Neues Gutachten gefordert
Auch die Befragung eines Polizeibeamten lieferte keine neuen Erkenntnisse zum Fall. Jäger hatte einen Nachermittlungsantrag gestellt, um eventuell gelöschte Daten auf den Mobiltelefonen des Opfers und der beiden Angeklagten wiederherzustellen. Aufgrund des veralteten Betriebssystems auf einem der Geräte sei es jedoch nicht möglich gewesen, die WhatsApp-Verläufe vollständig zu rekonstruieren.
Dabei handelte es sich vor allem um den Nachrichtenverlauf zwischen der heute 16-Jährigen und ihrem Stiefvater seit Juni 2018. Die von der Polizei gesicherten Daten seien nicht ermittlungsrelevant, Aussagen über einen SMS-Austausch vor diesem Zeitraum nur reine Spekulation.

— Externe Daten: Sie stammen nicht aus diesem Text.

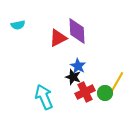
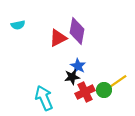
purple diamond: rotated 12 degrees clockwise
black star: moved 1 px left; rotated 28 degrees counterclockwise
yellow line: rotated 25 degrees clockwise
green circle: moved 1 px left, 3 px up
cyan arrow: moved 1 px down
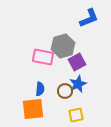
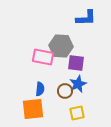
blue L-shape: moved 3 px left; rotated 20 degrees clockwise
gray hexagon: moved 2 px left; rotated 20 degrees clockwise
purple square: moved 1 px left, 1 px down; rotated 36 degrees clockwise
yellow square: moved 1 px right, 2 px up
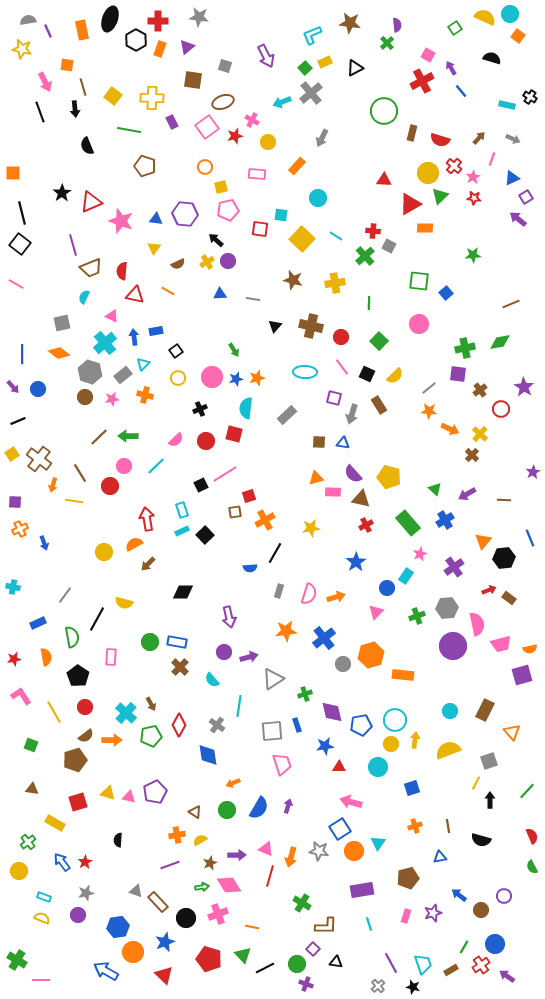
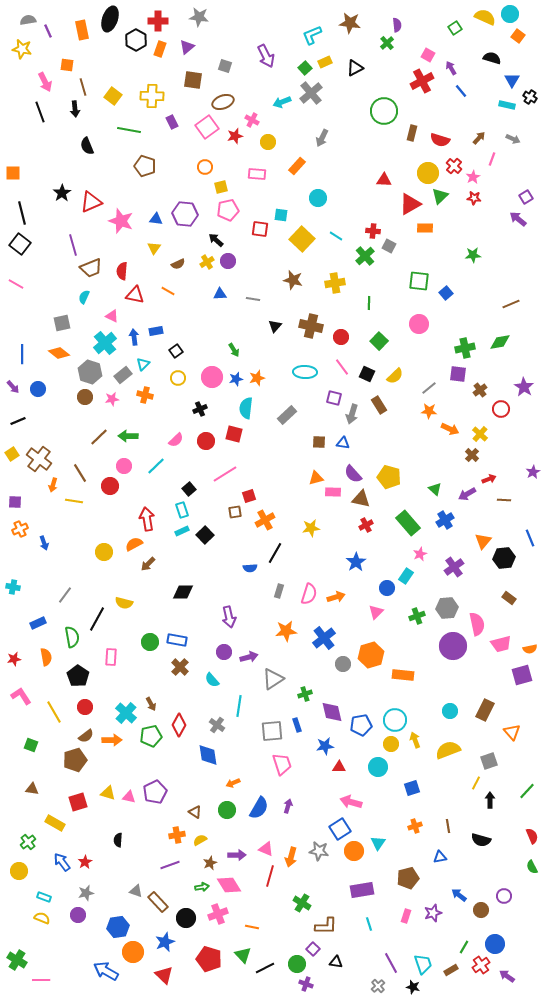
yellow cross at (152, 98): moved 2 px up
blue triangle at (512, 178): moved 98 px up; rotated 35 degrees counterclockwise
black square at (201, 485): moved 12 px left, 4 px down; rotated 16 degrees counterclockwise
red arrow at (489, 590): moved 111 px up
blue rectangle at (177, 642): moved 2 px up
yellow arrow at (415, 740): rotated 28 degrees counterclockwise
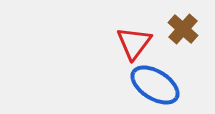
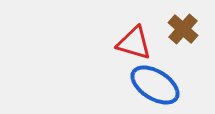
red triangle: rotated 51 degrees counterclockwise
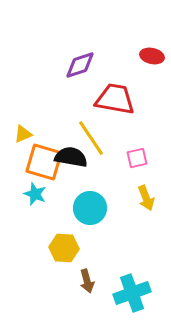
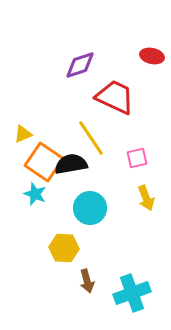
red trapezoid: moved 2 px up; rotated 15 degrees clockwise
black semicircle: moved 7 px down; rotated 20 degrees counterclockwise
orange square: rotated 18 degrees clockwise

Verteidiger Kleyhauer forderte nach der zweistündigen, nicht öffentlichen Verlesung des Gutachtens eine neue psychologischen Einschätzung zu erstellen. Doch auch für die Begründung dieser Forderung mussten die Zuhörer den Gerichtssaal verlassen.
Die Staatsanwaltschaft schlug daraufhin vor, zunächst ein Rechtsgespräch zwischen den einzelnen Parteien zu führen, um das Verfahren noch in dieser Sitzung abschließen zu können. Der Richter lehnte dies jedoch ab - genauso wie den Antrag Kleyhauers auf ein neues Gutachten. Die Ausführungen der Psychologin seien wissenschaftlich fundiert, die Aussagen des Opfers gegenüber der Kriminalpolizei außerdem "komplex, detailreich und konstant". Die Kammer könne in der Vernehmung der 16-Jährigen keine Widersprüche oder Übertreibungen erkennen.
Die Zuhörer des Prozesses waren größtenteils Familienangehörige und Bekannte. In den langen Wartezeiten, die sie vor dem Gerichtssaal verbringen mussten, wuchsen Unverständnis und Wut. Psychoterror sei das, was die Jugendliche während des Prozesses durchmachen müsse. Solche schrecklichen Geschichten könne sich niemand aus den Fingern saugen, waren sich alle einig. Das vertraute Zusammenstehen der beiden Angeklagten nach Beendigung der Beweisaufnahme schmerzte die Familie besonders.
10 000 Euro Schmerzensgeld
Am Ende des neunstündigen Verhandlungstages wurden beide Angeklagte des schweren sexuellen Missbrauchs sowie des schweren Missbrauchs von Schutzbefohlenen schuldig gesprochen, der 54-Jährige in zehn Fällen. Die Kammer verhängte für die Mutter eine Freiheitsstrafe von zwei Jahren und neun Monaten, für den Stiefvater von fünf Jahren und neun Monaten. Einfluss auf das Strafmaß hatten auch die Teilgeständnisse der Angeklagten. Zudem müssen sie die Kosten des Verfahrens und ein Schmerzensgeld von mindestens 10 000 Euro zahlen. "Die größte Angst ihrer Tochter war es, dass man ihr nicht glaubt", sagte Richter Jäger in seiner Urteilsbegründung. "Wir können ihr leider nicht die Enttäuschung nehmen, dass ihre eigene Mutter ihr nicht geglaubt hat."
Obwohl ihr Ehemann die treibende Kraft hinter den Taten gewesen sei, habe die 39-Jährige mehrmals die Möglichkeit gehabt, den Missbrauch zu stoppen. "Eigentlich war ihre Tochter ganz zufrieden mit ihrer Familie", wandte sich Jäger abschließend an den Stiefvater. "Sie haben das mit ihrer Selbstsucht zerstört."